Source texts of formatted documents:
__________________________________________________

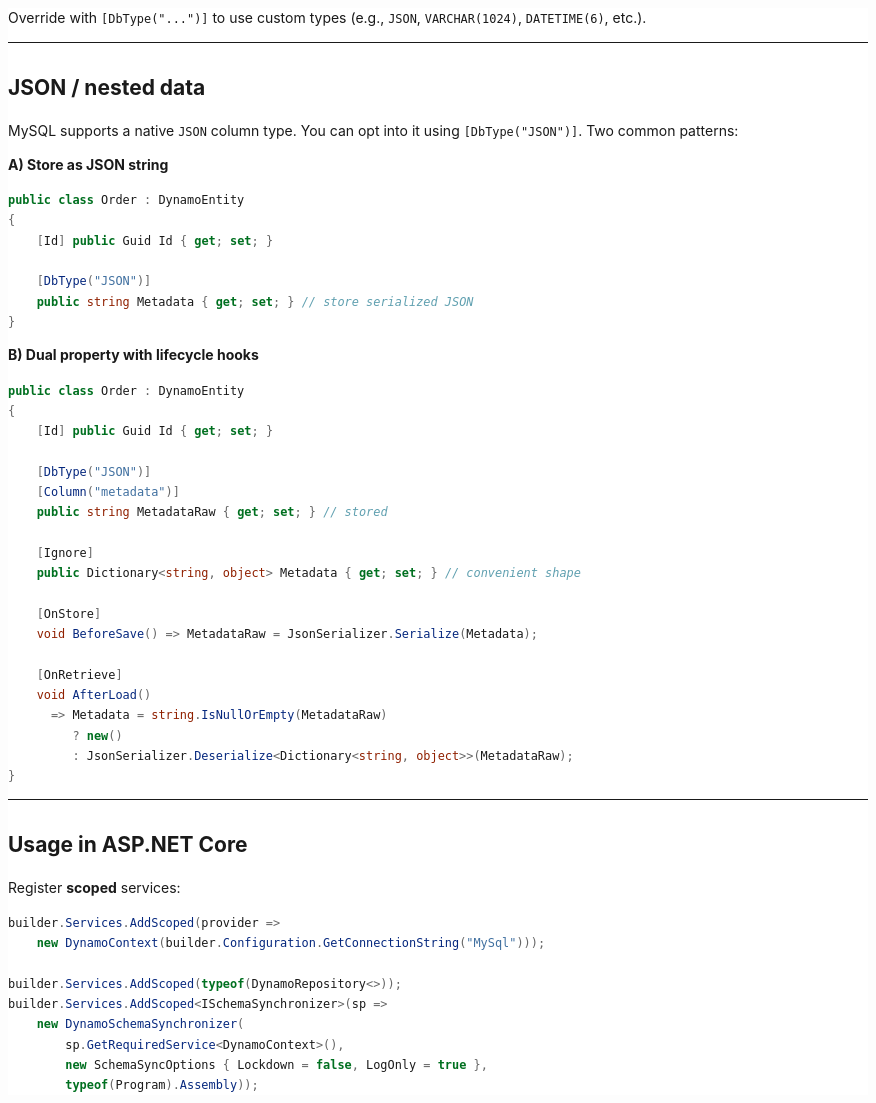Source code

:Override with `[DbType("...")]` to use custom types (e.g., `JSON`, `VARCHAR(1024)`, `DATETIME(6)`, etc.).

---

## JSON / nested data

MySQL supports a native `JSON` column type. You can opt into it using `[DbType("JSON")]`. Two common patterns:

**A) Store as JSON string**

```csharp
public class Order : DynamoEntity
{
    [Id] public Guid Id { get; set; }

    [DbType("JSON")]
    public string Metadata { get; set; } // store serialized JSON
}
```

**B) Dual property with lifecycle hooks**

```csharp
public class Order : DynamoEntity
{
    [Id] public Guid Id { get; set; }

    [DbType("JSON")]
    [Column("metadata")]
    public string MetadataRaw { get; set; } // stored

    [Ignore]
    public Dictionary<string, object> Metadata { get; set; } // convenient shape

    [OnStore]
    void BeforeSave() => MetadataRaw = JsonSerializer.Serialize(Metadata);

    [OnRetrieve]
    void AfterLoad()
      => Metadata = string.IsNullOrEmpty(MetadataRaw)
         ? new()
         : JsonSerializer.Deserialize<Dictionary<string, object>>(MetadataRaw);
}
```

---

## Usage in ASP.NET Core

Register **scoped** services:

```csharp
builder.Services.AddScoped(provider =>
    new DynamoContext(builder.Configuration.GetConnectionString("MySql")));

builder.Services.AddScoped(typeof(DynamoRepository<>));
builder.Services.AddScoped<ISchemaSynchronizer>(sp =>
    new DynamoSchemaSynchronizer(
        sp.GetRequiredService<DynamoContext>(),
        new SchemaSyncOptions { Lockdown = false, LogOnly = true },
        typeof(Program).Assembly));
```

__________________________________________________

> [Instructions to follow]: Return each line from the entries above that includes "DynamoContext".

> [Exercise answer]:
    new DynamoContext(builder.Configuration.GetConnectionString("MySql")));
        sp.GetRequiredService<DynamoContext>(),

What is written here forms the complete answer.